§ Input material
***

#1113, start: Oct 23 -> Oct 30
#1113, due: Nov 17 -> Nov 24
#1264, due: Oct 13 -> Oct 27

***

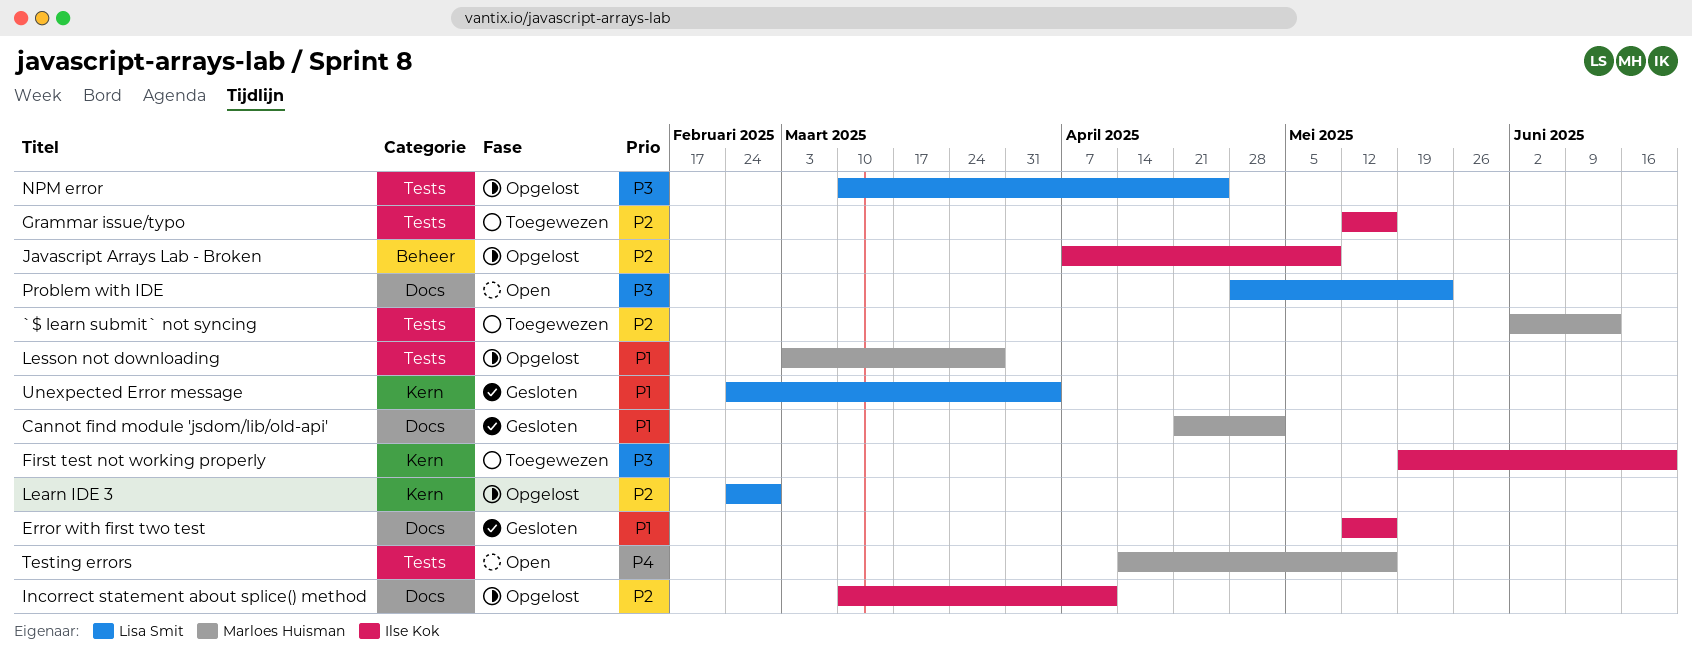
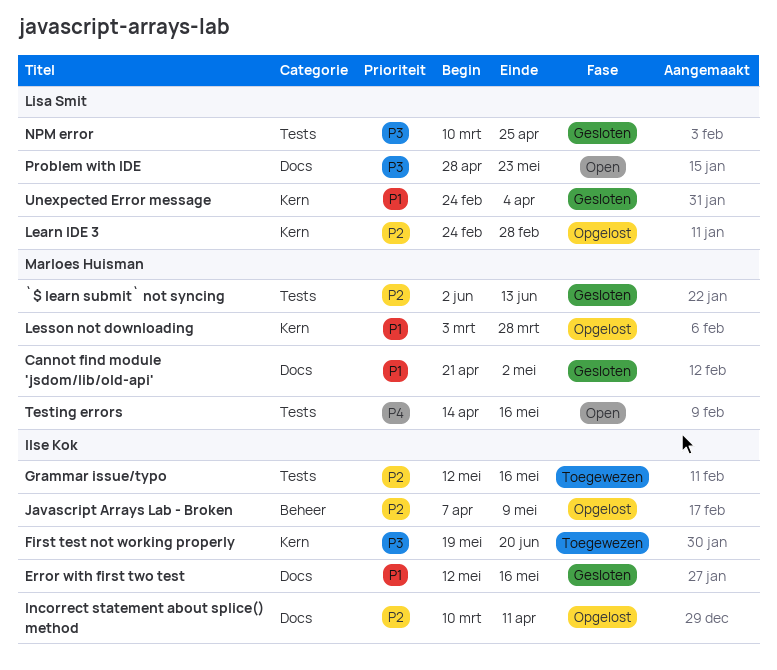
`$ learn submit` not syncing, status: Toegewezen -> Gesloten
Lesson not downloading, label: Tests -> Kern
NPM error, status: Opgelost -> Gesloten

***

§ What to produce
In the lines above, find the word "Gesloten" and copy every line it occurs in.

§ Response to this exercise
`$ learn submit` not syncing, status: Toegewezen -> Gesloten
NPM error, status: Opgelost -> Gesloten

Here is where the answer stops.